Rhys partageait son point de vue. Il estimait même que c'était un bon début. Cela faisait quinze ans qu'il n'y avait pas eu de conflits majeurs entre les clans. Les types comme lui, les gros bras pleins de muscles, n'avaient plus beaucoup d'intérêts. Les clans préféraient recruter des jeunes diplômés qui n'avaient pas peur de monter des combines obscures. Ils s'affrontaient à coup de gros chèques et de contrats plutôt qu'à coup de mitraillettes.

Rhys allait s'engager sur la route quand il vit Maria ressortir du café et marcher dans leur direction. Elle toqua contre la vitre d'Andrea, qu'il s'empressa de faire descendre. Une bouffée d'air froid envahi l'habitacle.

– Tiens, Bernard m'a dit de te donner ça. Il a dit que ça pourrait te servir.

Elle tendit quelque chose par la fenêtre. Les yeux ronds, Andrea l'attrapa avec un temps de retard.

Un écusson lie de vin, brodé de lettres d'or.

Il le fixa avec un sourire tellement immense que Rhys sentit aussitôt l'agacement revenir.

– Ça va, t'emballe pas non plus, répondit Maria d'un air tout aussi contrarié. Ça veut pas dire que t'es intronisé. Considère que c'est le début de ton apprentissage.

Andrea rangea l'écusson dans la poche de sa veste en se raclant la gorge.

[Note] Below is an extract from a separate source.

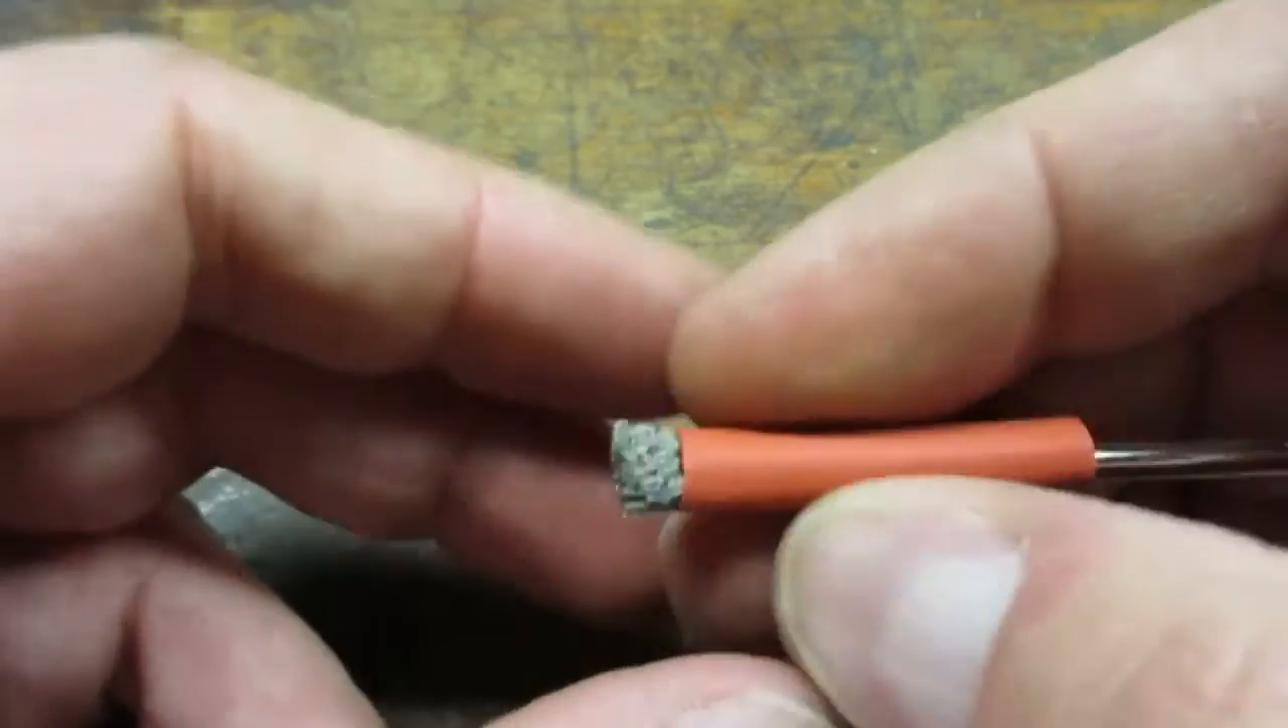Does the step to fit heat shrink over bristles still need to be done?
No.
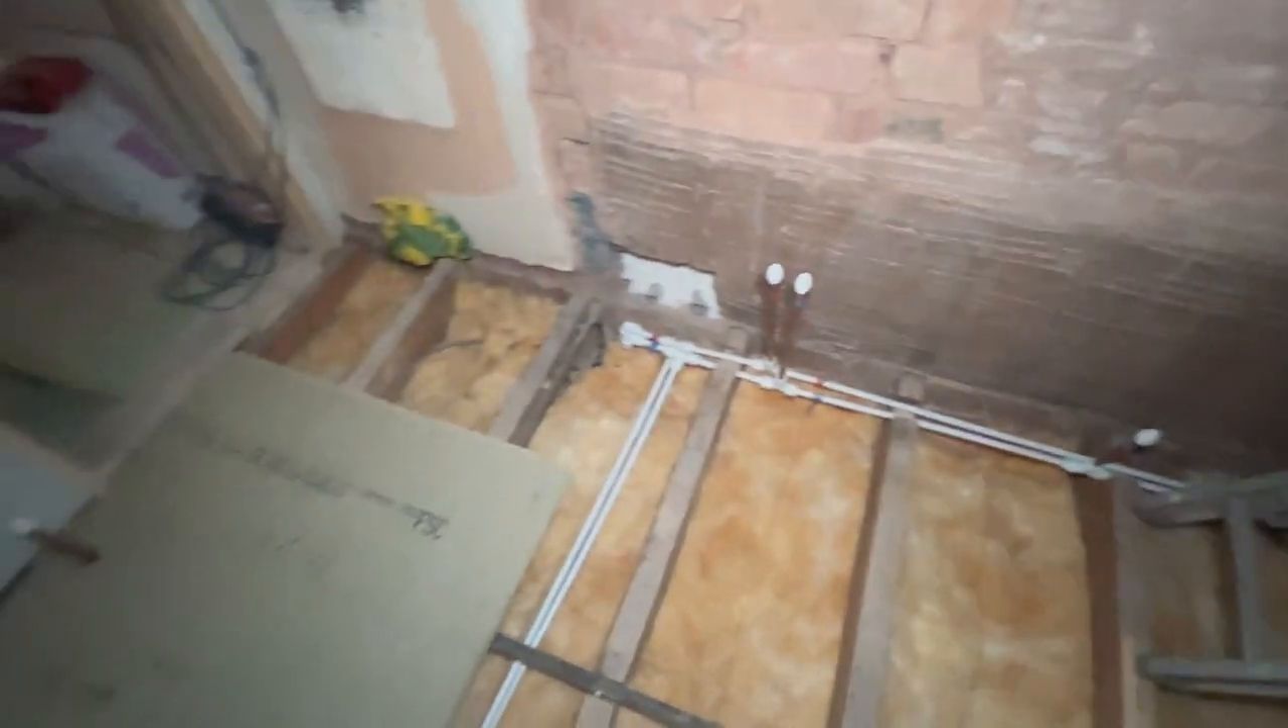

Il essayait de ravaler son sourire radieux mais une joie naïve illuminait encore sur son visage. Rhys retint une grimace.

– C'est déjà pas mal. Merci.

Maria les salua. Rhys attendit qu'elle soit rentrée dans le café pour démarrer sous le ciel gris.

– Bon, il sera où, ton fameux job ?

– C'est à... euh... tu sais où c'est ?

Il lui tendit le bout de papier où était griffonnée une adresse.

– C'est pas la porte à côté. Et tu commences quand ?

– Cet après-midi. Bernard m'a dit de repasser au café, quelqu'un m'y emmènera.

Rhys hocha la tête. Il ne perdrait pas une autre demi-journée à faire le taxi. C'était aussi bien. Andrea avait intérêt à éviter les transports en commun pendant quelques temps, et si Bernard l'avait recruté de façon aussi secrète, ce n'était certainement pas pour lui faire remplir de la simple paperasse.

Il avait le sentiment que l'expérience serait très profitable pour calmer les ardeurs d'Andrea.